One of the outcomes of the "dialogue" meeting was for the president to throw a carrot to the opposition in order to mollify them and lessen their hostility towards the draft. He promised to submit any amendment by any opposition party to any article in the constitution to the new parliament once elected. It was another ruse since according to the new constitution, twenty percent of parliament members (or the president) could submit an amendment. But for the amendment to be even discussed, it needed a majority of support in both chambers, and for it to pass it required a super majority of two-thirds in both chambers, a tall order in any parliament dominated by the Islamists.
The opposition is split
The immediate reaction to the new declaration was euphoria by the president's supporters, and despair by the opposition. The main leaders of the opposition, Moussa, Sabbahi, and ElBaradei were defiant and continued to demand the cancellation of the referendum. But Ayman Noor and Essayed Badawi of the liberal Al-Ghad and Wafd Parties, respectively, accepted the call for dialogue and announced that they would participate in the referendum and recommend a no vote to their constituents. Similarly, the Strong Egypt Party and the April 6 Movement announced their participation with a strong appeal of a no vote by citing some problematic articles, especially those related to the role of the military, clauses linked to civil freedoms and protections, as well as social justice issues.

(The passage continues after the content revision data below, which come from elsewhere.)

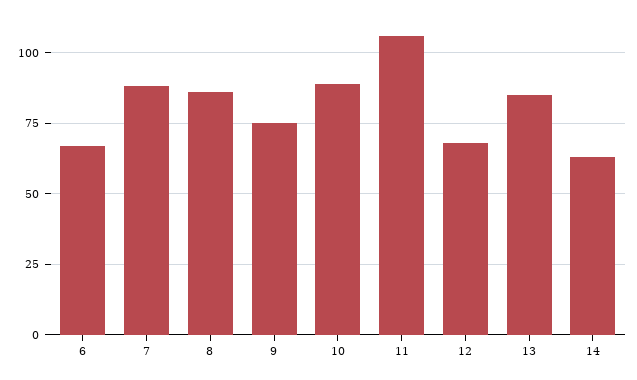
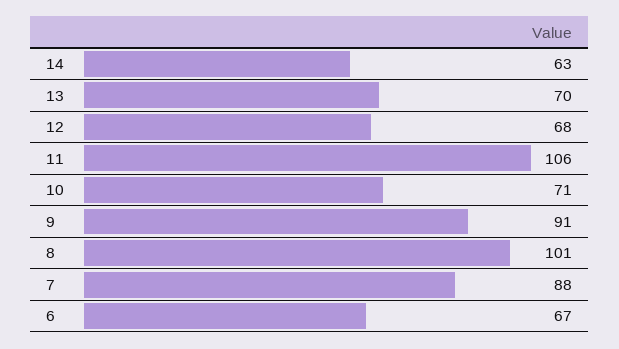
  {
    "6": 67,
    "7": 88,
-   "8": 85,
+   "8": 101,
-   "9": 75,
+   "9": 91,
-   "10": 90,
+   "10": 71,
    "11": 106,
    "12": 68,
-   "13": 85,
+   "13": 70,
    "14": 63
  }

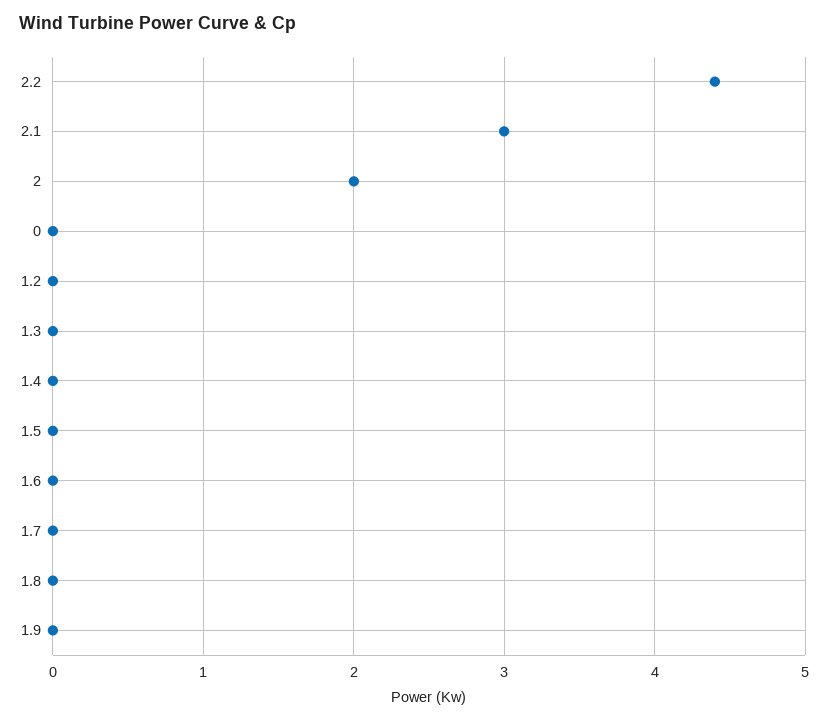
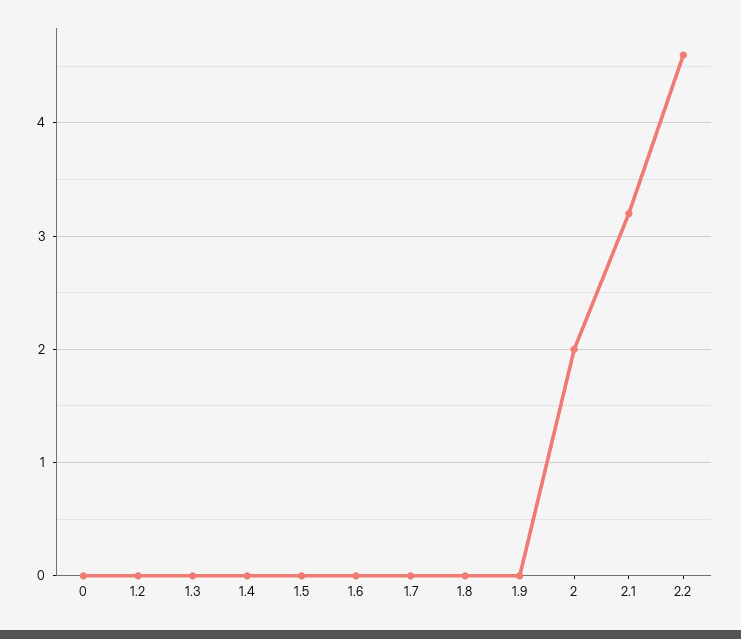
  {
-   "2.2": 4.4,
+   "2.2": 4.6,
-   "2.1": 3,
+   "2.1": 3.2,
    "2": 2,
    "0": 0,
    "1.2": 0,
    "1.3": 0,
    "1.4": 0,
    "1.5": 0,
    "1.6": 0,
    "1.7": 0,
    "1.8": 0,
    "1.9": 0
  }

After it became clear through public opinion polls and the participation of enough judges to supervise the referendum, even the NSF call for its cancellation had fizzled, as the main opposition group asked its supporters to go to the polls and cast a no vote. Meanwhile, thousands of supporters of the MB continued to besiege the SCC building for a second week, fearing that it might rule the CCA's composition as unconstitutional in the intervening time between the new decree and the referendum. Simultaneously, thousands of opposition supporters camped around the presidential palace calling for the impeachment of the president and an end to MB rule.
Losers but no winners
For the past three weeks, Egypt has been in turmoil. Its political structure has fractured almost fatally. The political order has become a zero-sum game. During the beginning of the crisis, the opposition thought that they had Morsi and his MB supporters on the ropes. They exploited the decree overreach by the president in order to bring him down. They refused to compromise, negotiate, or even meet. Their opposition was never about the decree or the constitution. One of their leaders, Dr. Osama Al-Ghazali Harb, even stated in a moment of candor during a December 10 press conference, that the demonstrations were about bringing down the rule of Morsi and the MB. Sabbahi and ElBaradei also said as much during their speeches throughout the crisis as they declared that the president had lost his legitimacy. In a last ditch effort to stop the momentum of the referendum, the opposition called for a massive demonstration in front of the presidential palace on December 11. Although there were thousands of angry protesters, the numbers were much smaller than they had been in previous demonstrations. But this protest framed the issue as an opposition to dictatorship, an enormous mischaracterization of reality. Morsi who has been in power for less than six months has hardly been successful in controlling the levers of power in the country including the army, the security forces, the economy, the media, or the state bureaucracy.